Miracles occur as well. Rosa and Son’s cozy arrangement is upset almost from the start when a heretofore unmentioned twin brother, named l’Altro (“the other”) turns up, freshly released from prison. True to the classic Romantic tradition, l’Altro is everything his brother is not—a free spirit, voluptuous, dangerous with his ideas, his desires, his murky criminal past. He is indeed, in some way, each villager’s dark shadow other side. As he comes between his mother and brother, between Petula and Daniele, and between others, he embodies the philosophical contradiction which this novel explores — the “Law of the Excluded Middle.”

The unshakable foundational Western belief in binary vision will have everything as “either/or,” “’A or not-A,’” as l’Altro explains. (In this, he points out, Jews and Christians are one.) Something is right or wrong, good or bad, true or false.

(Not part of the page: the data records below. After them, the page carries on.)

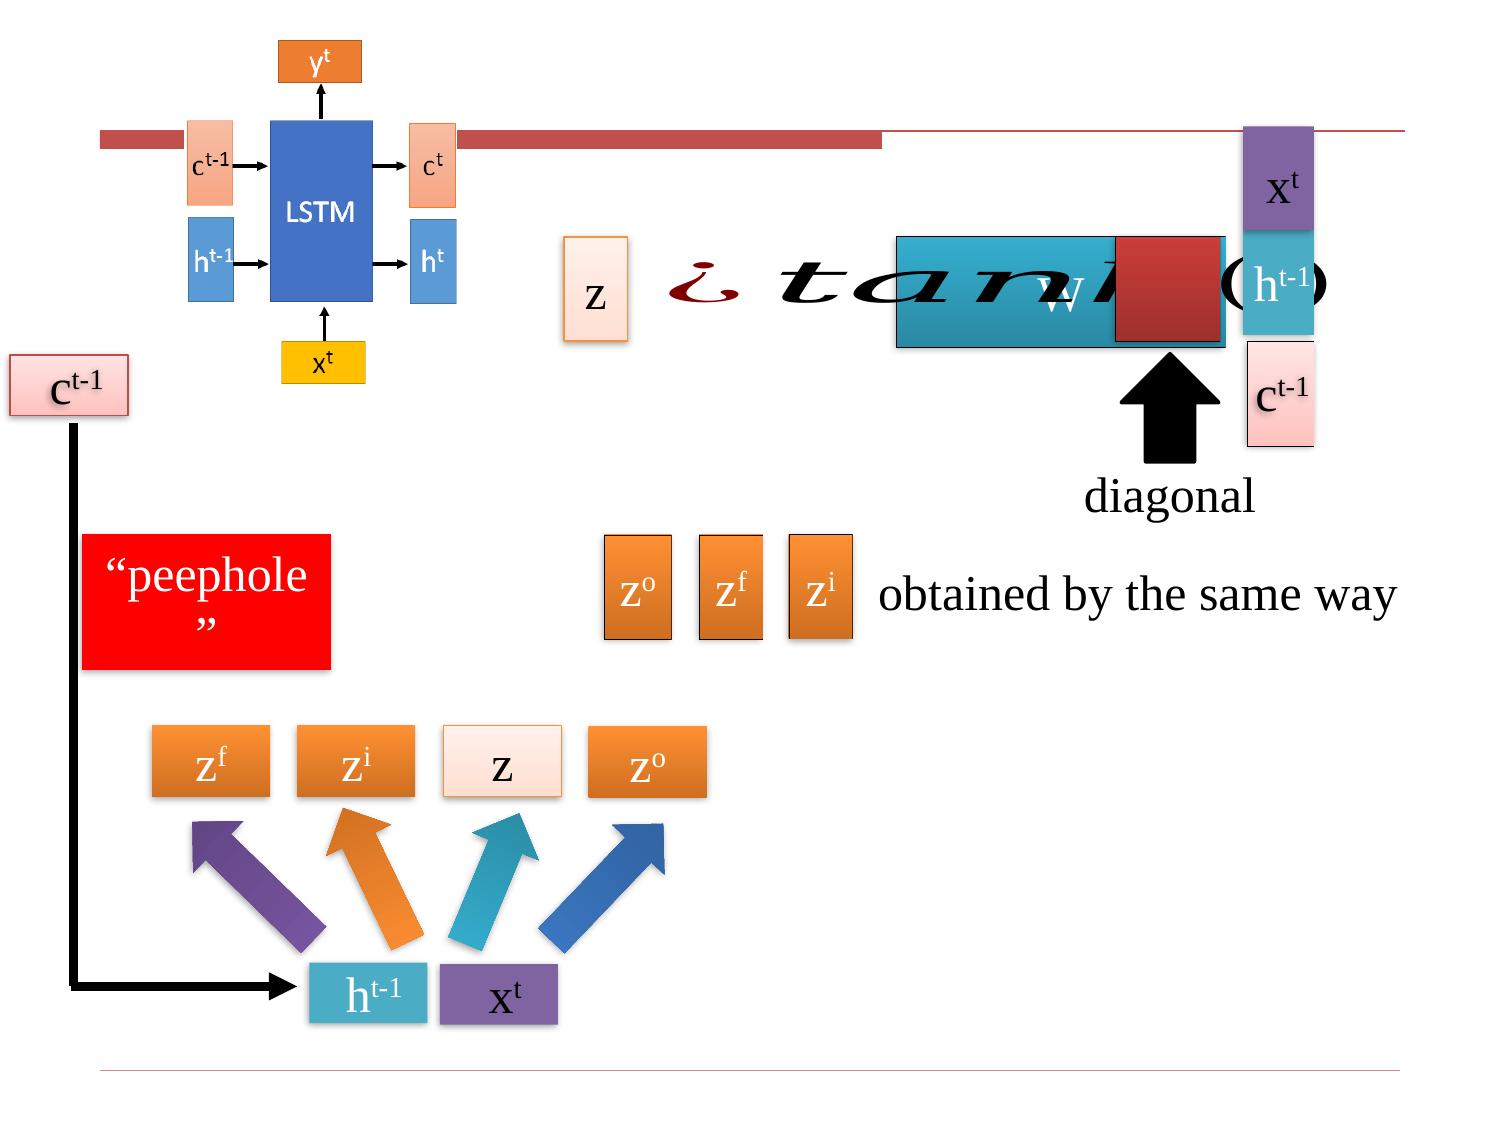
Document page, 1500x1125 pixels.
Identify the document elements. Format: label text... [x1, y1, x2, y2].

text_box [192, 821, 327, 953]
text_box z [443, 725, 562, 797]
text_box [1207, 126, 1358, 447]
text_box zo [588, 726, 707, 798]
text_box [1115, 236, 1202, 342]
text_box W [896, 236, 1114, 348]
text_box zi [297, 725, 416, 797]
text_box z [563, 236, 628, 342]
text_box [299, 954, 450, 1031]
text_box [2, 347, 152, 424]
text_box diagonal [1042, 454, 1298, 530]
picture [184, 35, 458, 388]
text_box [538, 823, 665, 954]
text_box [448, 813, 539, 951]
text_box [326, 807, 424, 951]
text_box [603, 534, 1482, 640]
text_box [1119, 351, 1202, 464]
text_box zf [152, 725, 271, 797]
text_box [451, 956, 580, 1033]
text_box “peephole” [82, 534, 331, 670]
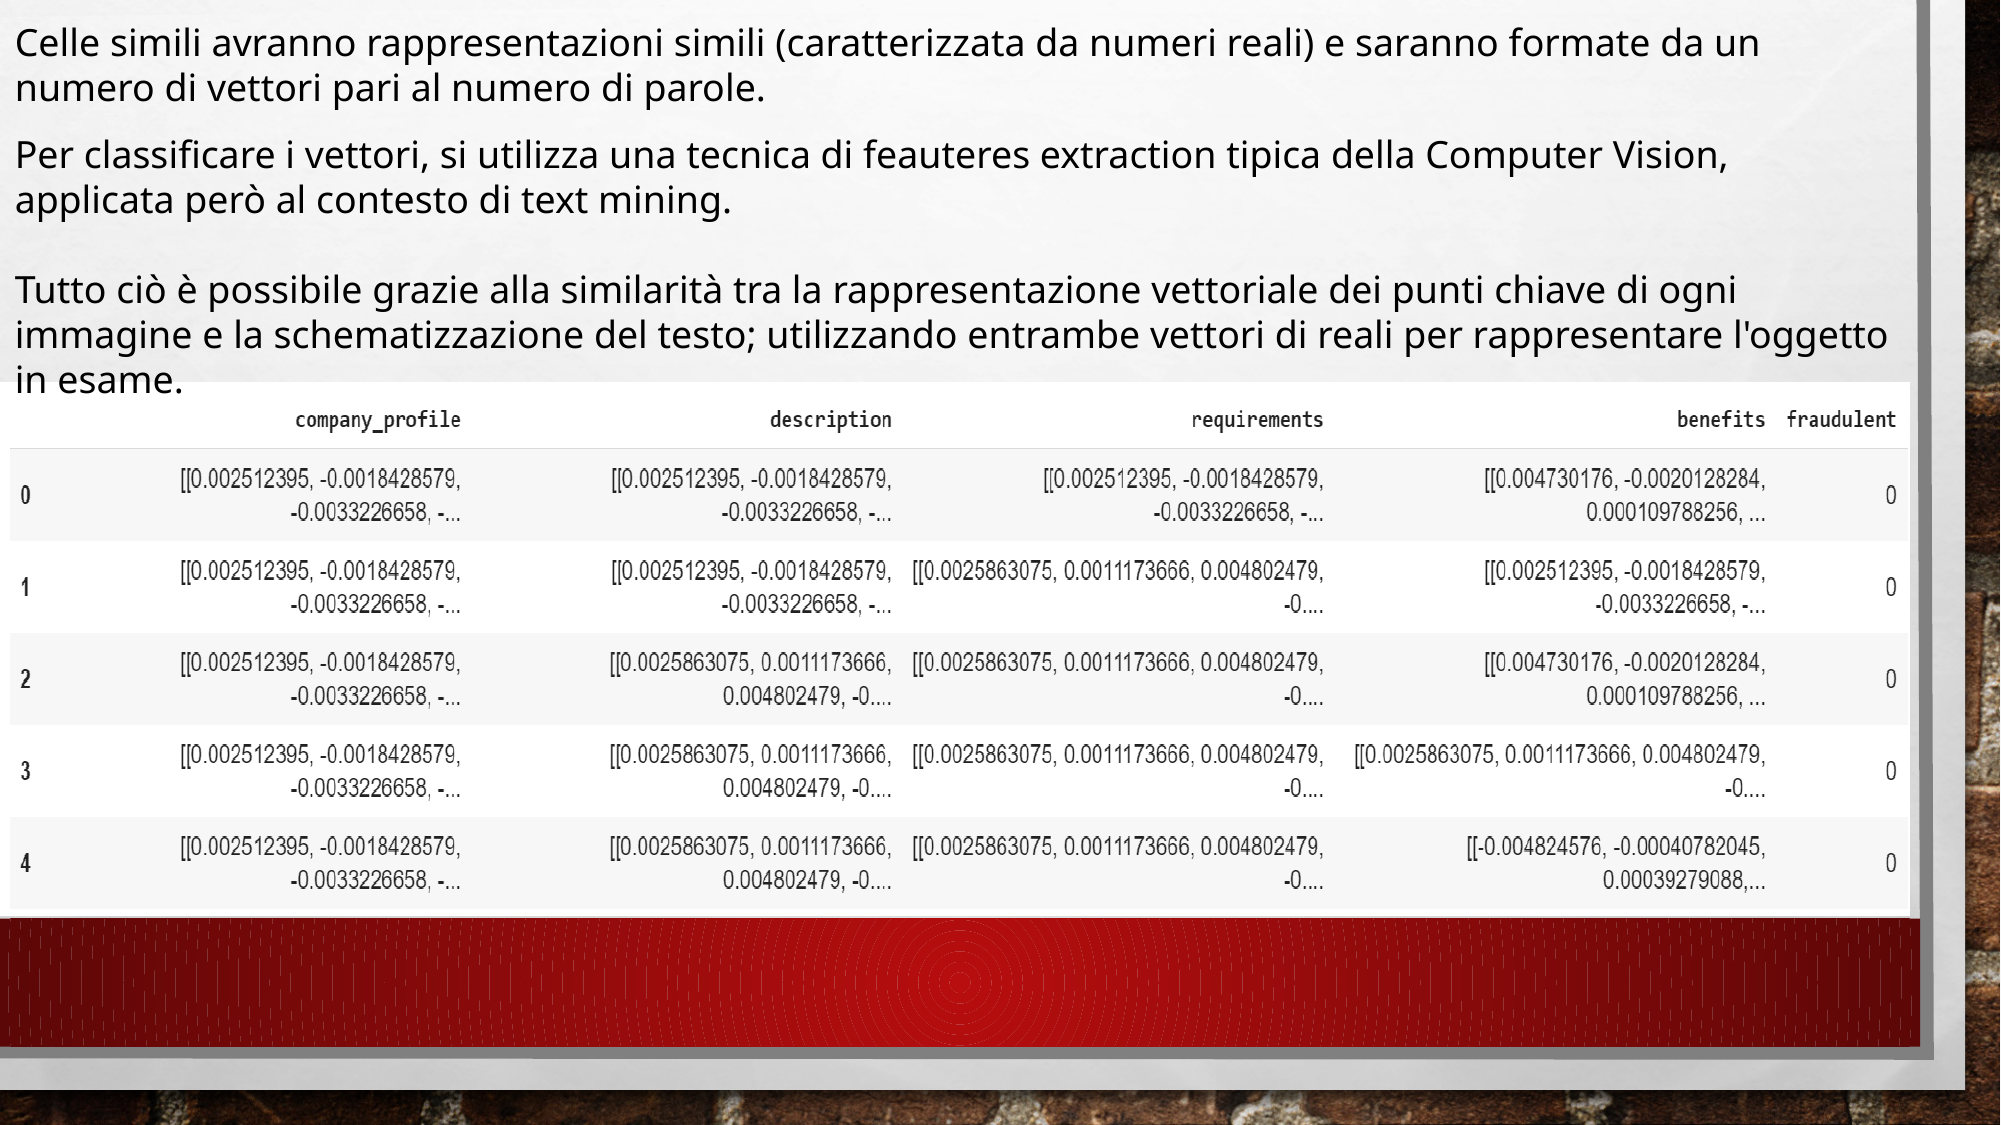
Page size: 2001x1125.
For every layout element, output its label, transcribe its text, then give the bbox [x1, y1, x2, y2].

text_box Per classificare i vettori, si utilizza una tecnica di feauteres extraction tipica della Computer Vision, applicata però al contesto di text mining. Tutto ciò è possibile grazie alla similarità tra la rappresentazione vettoriale dei punti chiave di ogni immagine e la schematizzazione del testo; utilizzando entrambe vettori di reali per rappresentare l'oggetto in esame. [0, 123, 1910, 382]
picture [0, 0, 2000, 1125]
text_box Celle simili avranno rappresentazioni simili (caratterizzata da numeri reali) e saranno formate da un numero di vettori pari al numero di parole. [0, 11, 1920, 117]
picture [0, 382, 1910, 916]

Legerdemain, every sort of conjuring succeeds to the degree that people see in either/or terms, even when the truth is plainly in front of them.

As Shapiro spins out one excluded middle after another, the enchantment of reality arises in the pages of Secrets of Sant’Angelo. In his second novel, Shapiro more than fulfills his promise as novelist. As the story closes, with some secrets revealed, Shapiro casts another spell upon his readers. What new secrets await these angel messengers half way up the mountain, in the excluded middle, between heaven and earth, between reality and imagination?